Key amendments to the Bill and policy include the following:
- The Bill seeks to provide legislative and policy changes that will change the following:
- Indoor public places and certain outdoor areas will be determined to be 100% smoke-free;
- The sale of cigarettes through vending machines will be banned;
- Cigarette boxes will have to have plain packaging with graphic health warnings and pictorials;
- A total ban on display at point-of-sale; and
- The regulation and control of electronic nicotine delivery systems and no nicotine delivery systems.
Standardised packaging
Yolandi Robbertse and Zimkhitha Mhlahlo from Webber Wentzel said introducing standardised packaging and labelling would ultimately damage the fiscus.
Under the new regulations, all products must have uniform packaging, with no brand elements, such as trademarks or logos, allowed to be displayed.
The packaging can only include limited information like the brand and product names and other approved details such as the manufacturer’s information and health warnings.
Robbertse and Mhlahlo said that standardised packaging has been opposed in several countries, including Australia and the UK, and South Africa will be no exception.
In 2011, the Commonwealth Parliament of Australia introduced the controversial Tobacco Plain Packaging Act, 2011 (PPA), which required all cigarettes to be sold in uniform dark brown packaging with graphic images of the effects of smoking on the body.
Although the constitutionality of the Act was challenged in the Australian High Court, it was held to be in line with the Australian constitution.
Challenges to the constitutionality of the UK’s standardised packaging regulations also proved unsuccessful.
The experts said that the use of standardised packaging is likely to create vehement opposition, with it argued that standardised packaging impermissibly impacts trademarks.
These trademarks are crucial to preserving the brands’ originality and influencing consumer loyalty.
The experts noted that the Explanatory Memorandum to the Tobacco Bill states there will be no financial implication for the State due to the amendments.
“Many would argue that this is simply not true: if the legislative framework damages the profitability and sustainability of the tobacco industry, it will directly impact the national fiscus,” they said.
Illicit trade
They also highlighted that the new Bill will help grow the illicit tobacco industry, which will do the opposite of what the legislature intended.
According to a report, Transnational Alliance to Combat Illicit Trade (TRACIT) Organised Crime, Corruption, and Illicit Trade: Spotlight on South Africa, illicit trade results in tax losses of nearly R100 billion per year, including tobacco.
“The pandemic provided wide opportunities for illicit traders to significantly expand their operations as government lockdowns, bans, and other restrictions disrupted markets and created shortages,” the report said.
“In the case of alcohol and tobacco, government-imposed bans enabled criminal groups to exploit the situational supply shortages and entrench and expand their positions in illicit markets.”
SARS also warned that the ban on alcohol and tobacco products during the lockdown would allow criminal networks to expand their operations, which will take years to reverse.
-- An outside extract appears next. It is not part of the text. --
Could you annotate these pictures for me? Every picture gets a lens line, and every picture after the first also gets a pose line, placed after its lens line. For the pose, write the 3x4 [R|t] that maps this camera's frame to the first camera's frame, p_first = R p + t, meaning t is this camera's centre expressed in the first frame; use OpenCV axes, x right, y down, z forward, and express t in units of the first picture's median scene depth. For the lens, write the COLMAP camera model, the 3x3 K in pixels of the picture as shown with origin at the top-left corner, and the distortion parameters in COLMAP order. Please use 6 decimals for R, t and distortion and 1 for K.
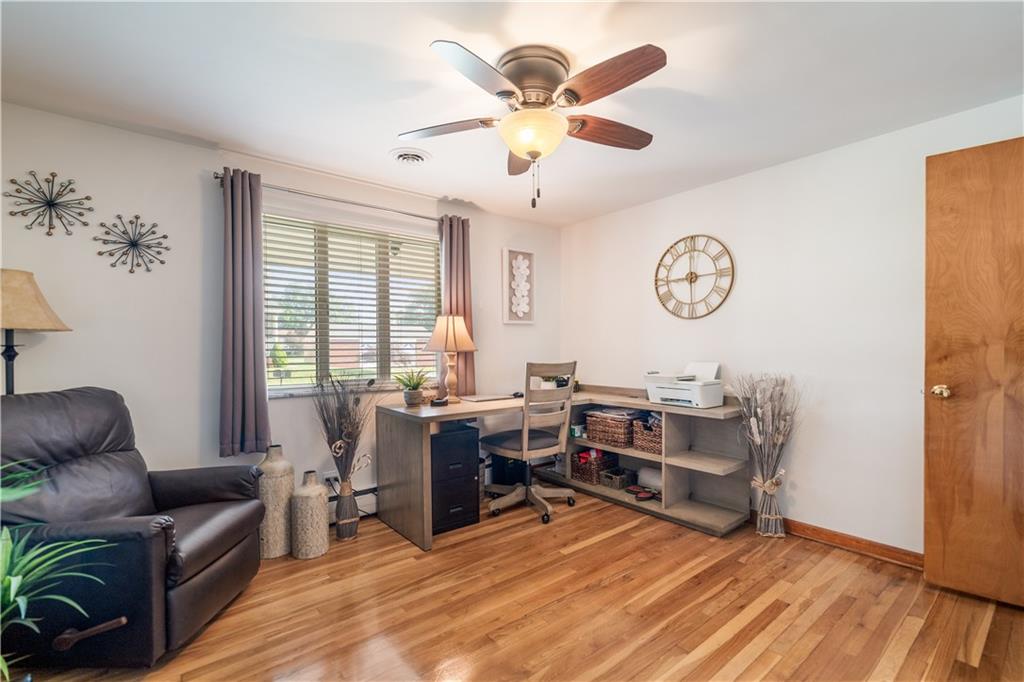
lens RADIAL K [[454.9, 0, 517.7], [0, 454.9, 342.8], [0, 0, 1]] dist [0.000617, 0.000233]
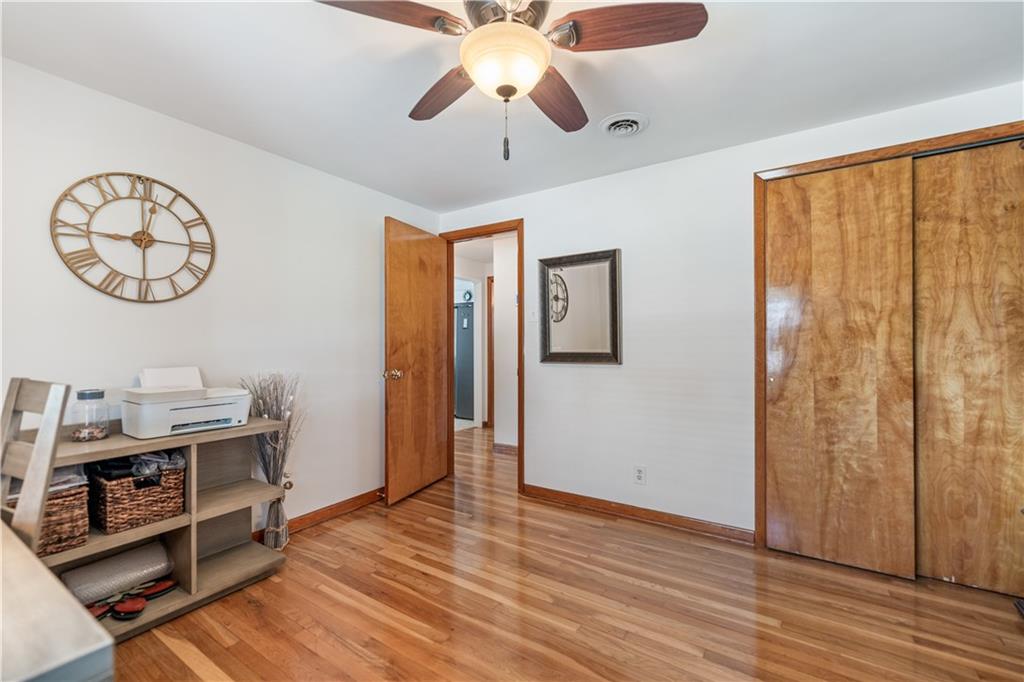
lens RADIAL K [[427.6, 0, 512.0], [0, 427.6, 341.0], [0, 0, 1]] dist [-0.000630, -0.000056]
pose [[-0.290539, 0.015907, 0.956731, -0.386518], [0.000441, 0.999864, -0.016490, 0.013872], [-0.956863, -0.004370, -0.290507, 0.721799]]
Business Leadership South Africa said South Africa lost as much as R35 million per day in lost excise and other tax revenues following the tobacco ban during lockdown.
Minister’s powers
Robbertse and Mhlahlo also noted that the Minister would have wide-ranging powers to prescribe regulations in terms of packaging and how retailers will have to comply with the total ban on displays at points of sale.
“It is unclear what these regulations will look like, as they will be at the Minister’s sole discretion. This creates significant uncertainty for the industry,” they said.
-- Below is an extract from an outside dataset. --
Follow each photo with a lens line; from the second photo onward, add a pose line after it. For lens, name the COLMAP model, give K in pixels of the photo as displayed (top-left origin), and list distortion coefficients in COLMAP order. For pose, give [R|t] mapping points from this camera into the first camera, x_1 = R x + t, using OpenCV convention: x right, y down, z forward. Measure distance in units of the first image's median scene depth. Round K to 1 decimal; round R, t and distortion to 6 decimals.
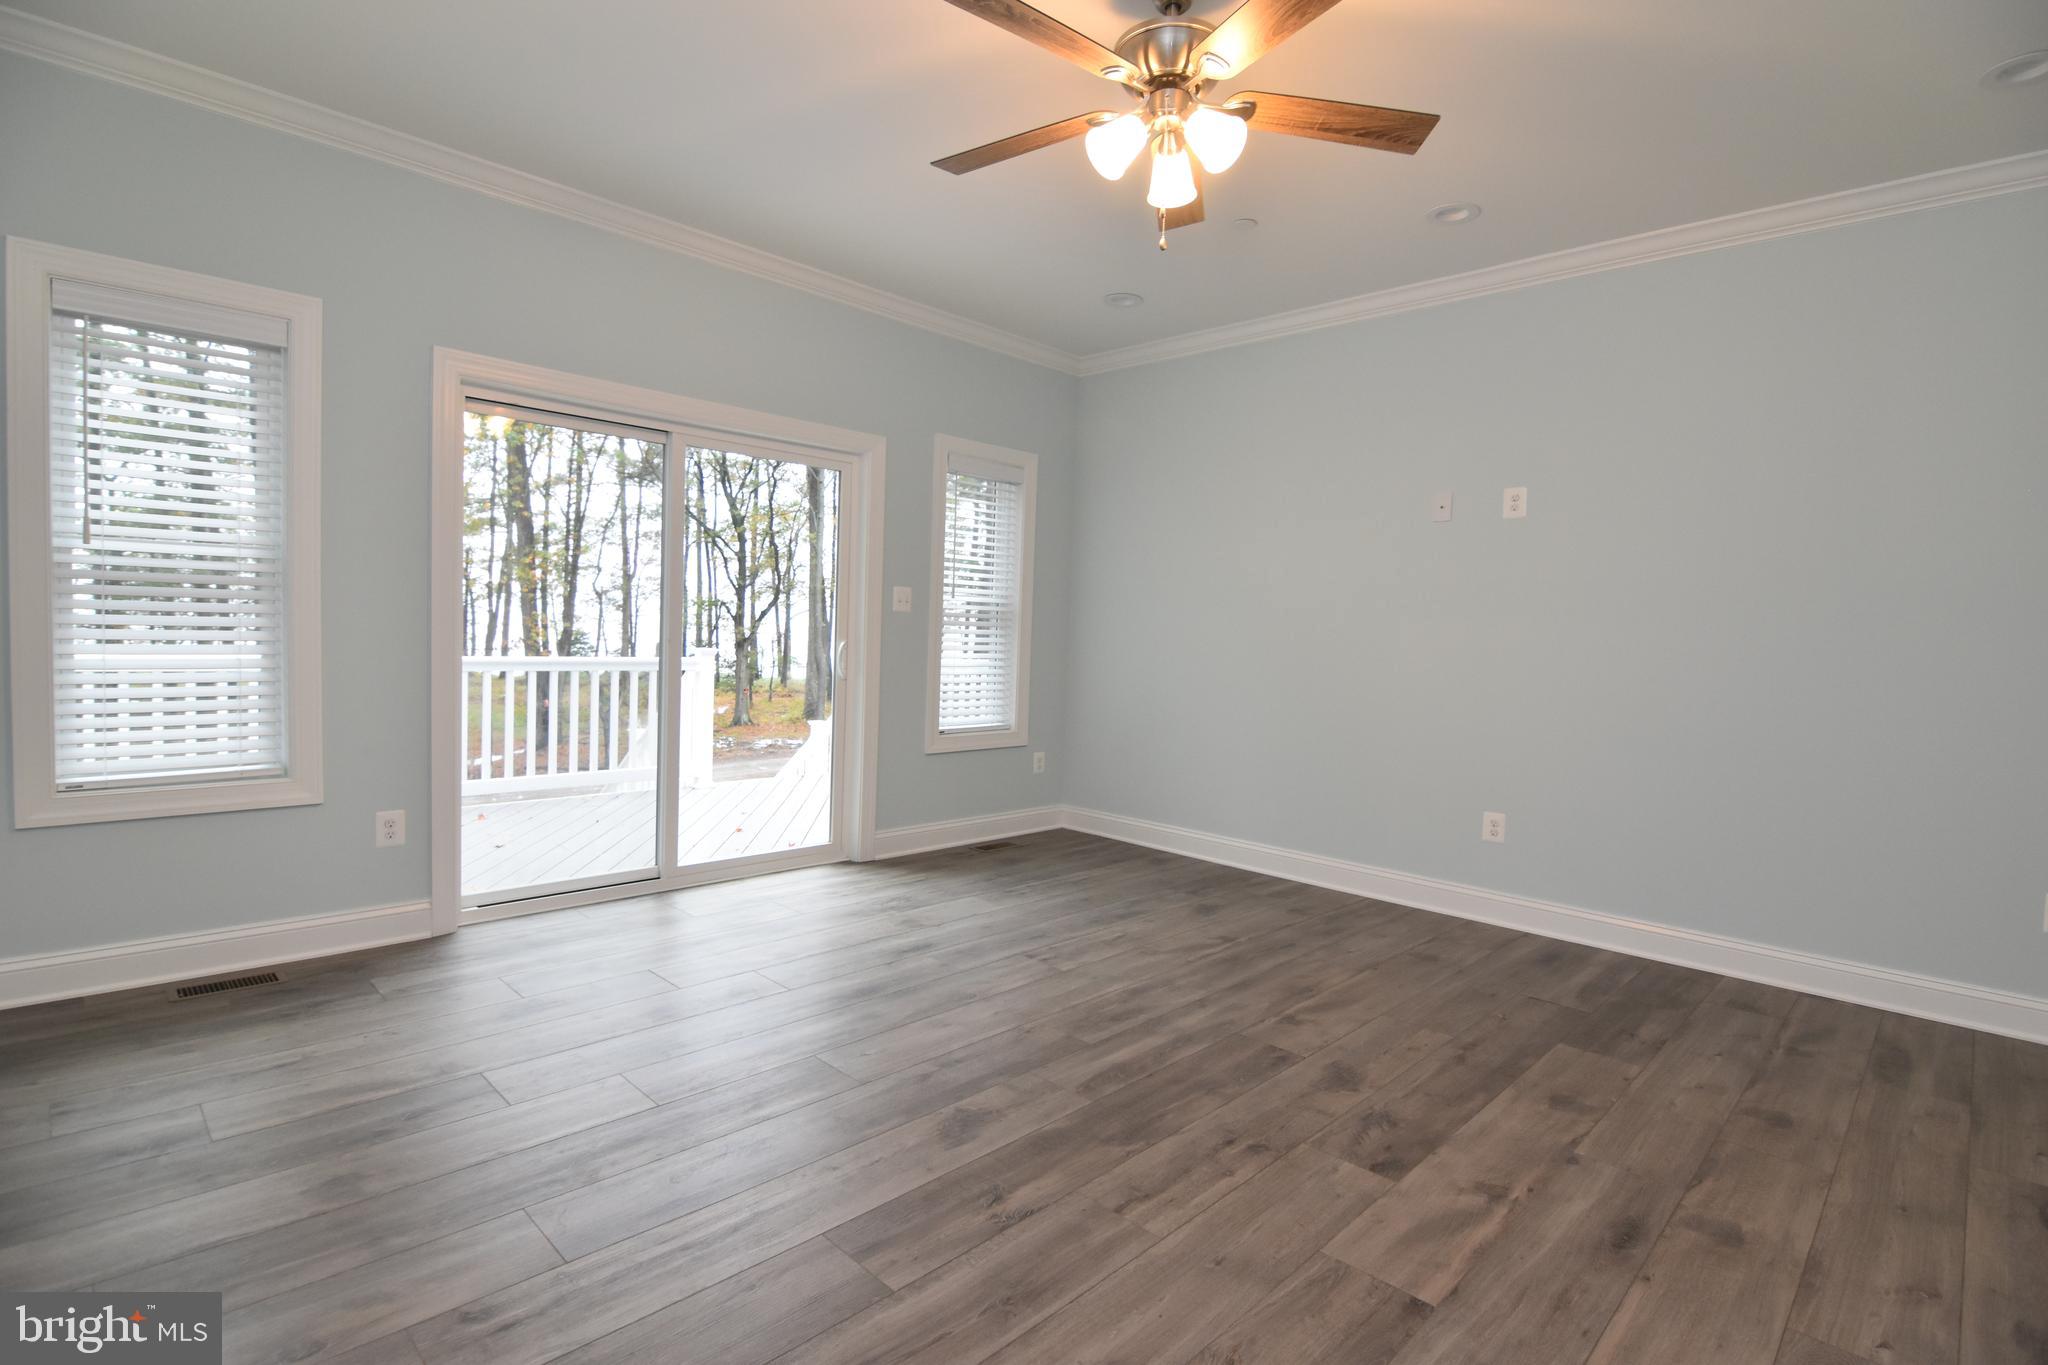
lens RADIAL K [[991.3, 0, 1014.4], [0, 991.3, 692.5], [0, 0, 1]] dist [-0.010193, -0.006834]
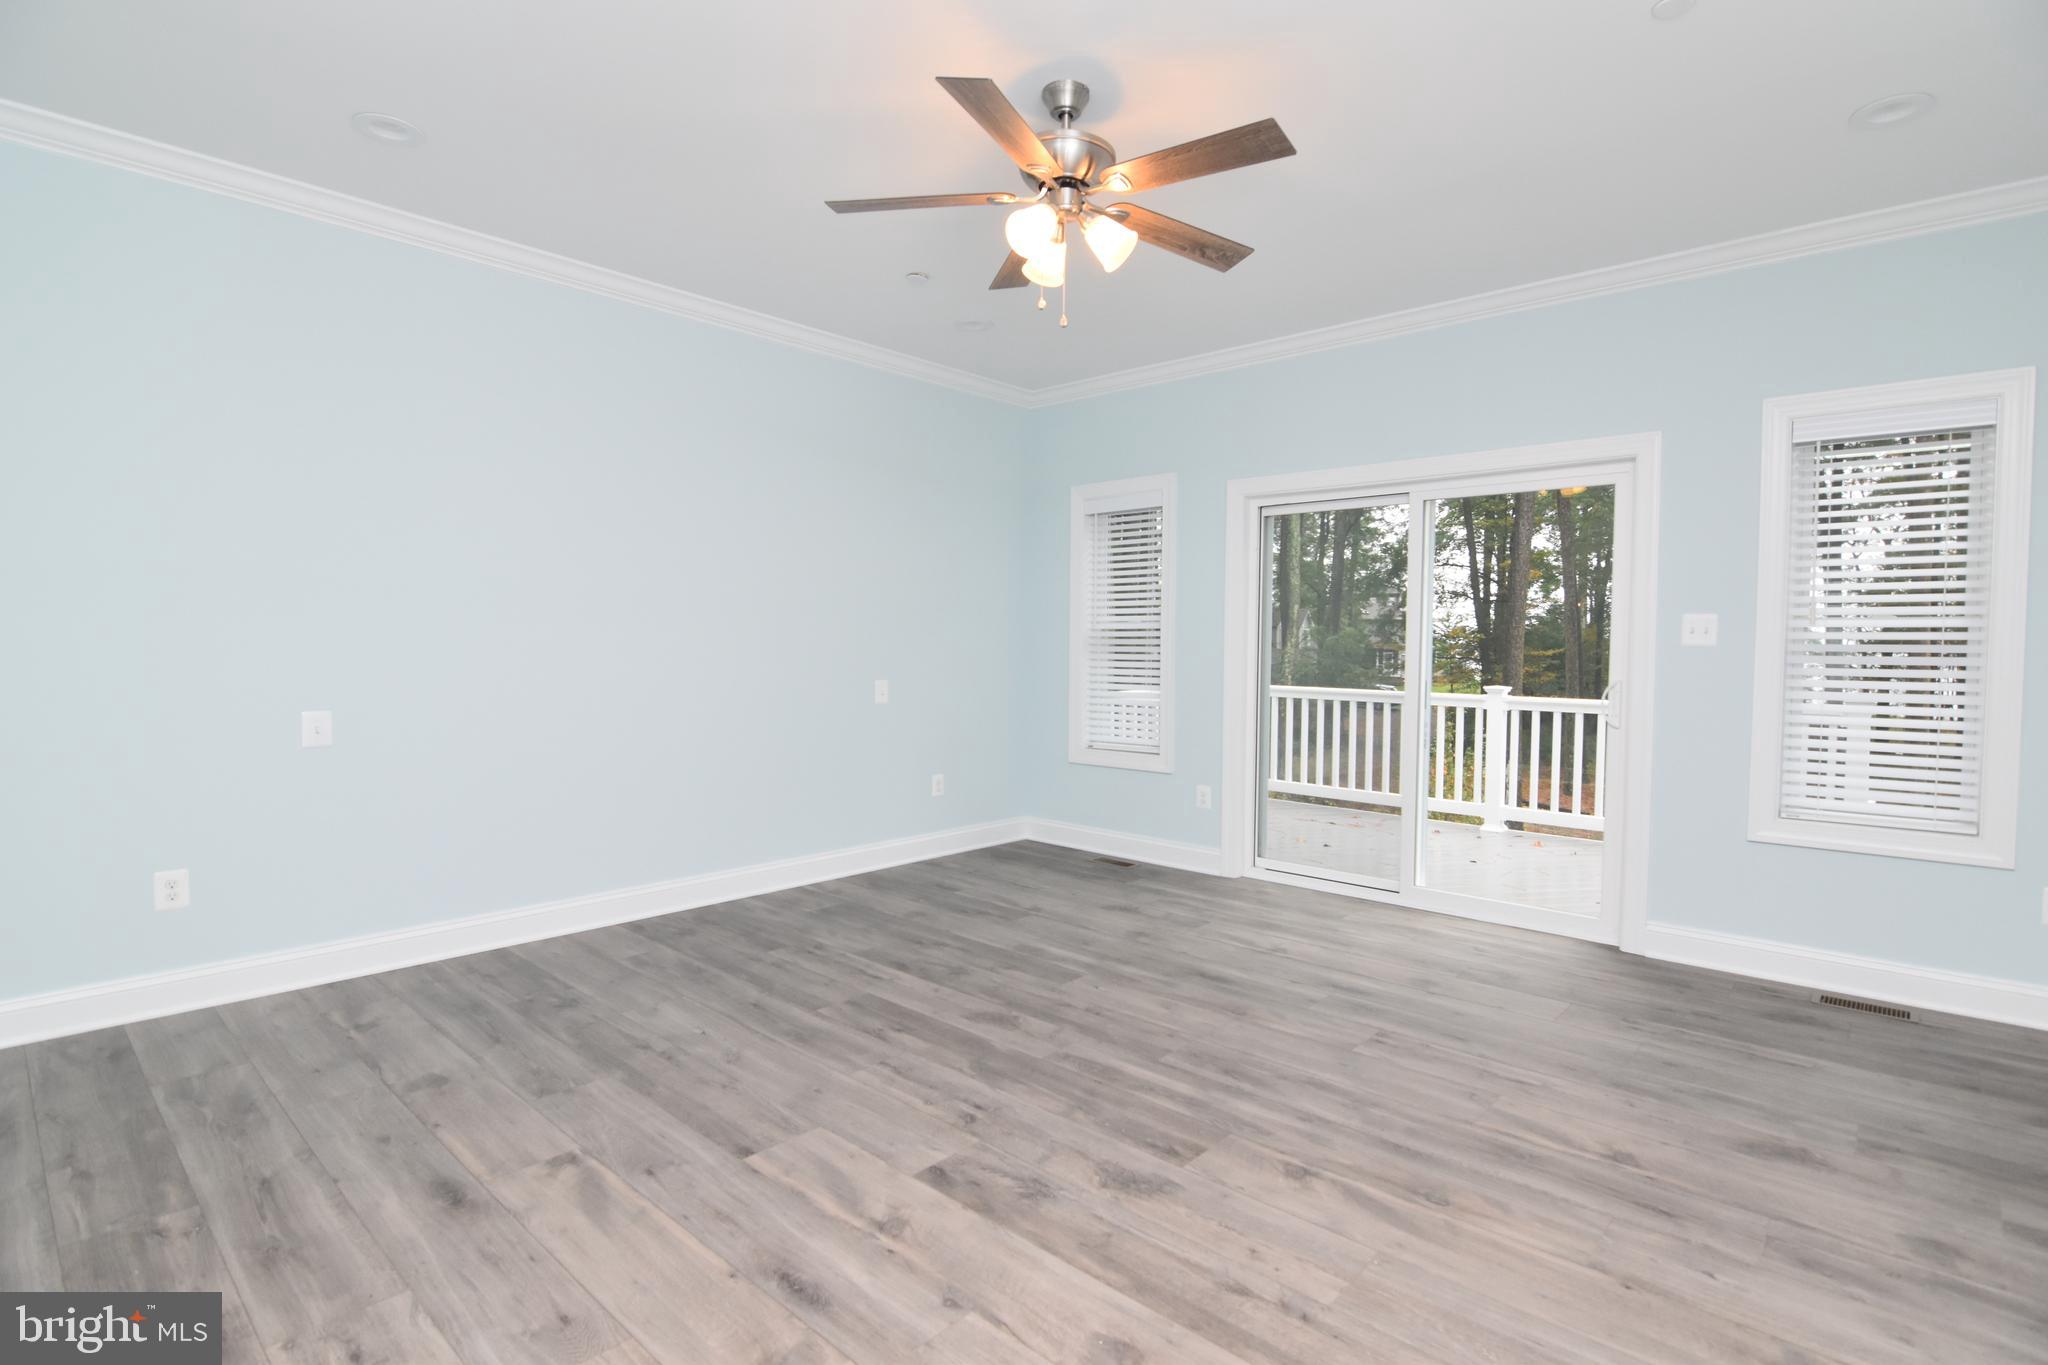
lens RADIAL K [[991.3, 0, 1028.2], [0, 991.3, 677.7], [0, 0, 1]] dist [-0.010193, -0.006834]
pose [[0.044531, 0.000408, -0.999008, 1.121925], [-0.073830, 0.997267, -0.002884, -0.027606], [0.996276, 0.073886, 0.044439, 0.809810]]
“While legitimate health-related considerations may underpin some of the proposed mechanisms, it remains to be seen whether the more draconian measures are proportional in their impact.”
“There will, however, be an inevitable tension between the economic impact of these measures and the public health interests they purport to serve.”
Stakeholders can submit public comments by Monday, 4 September 2023, after the Portfolio extended the deadline by a month.
The Portfolio Committee on Health has also started in-person consultation meetings this week, with the first meetings in the North West.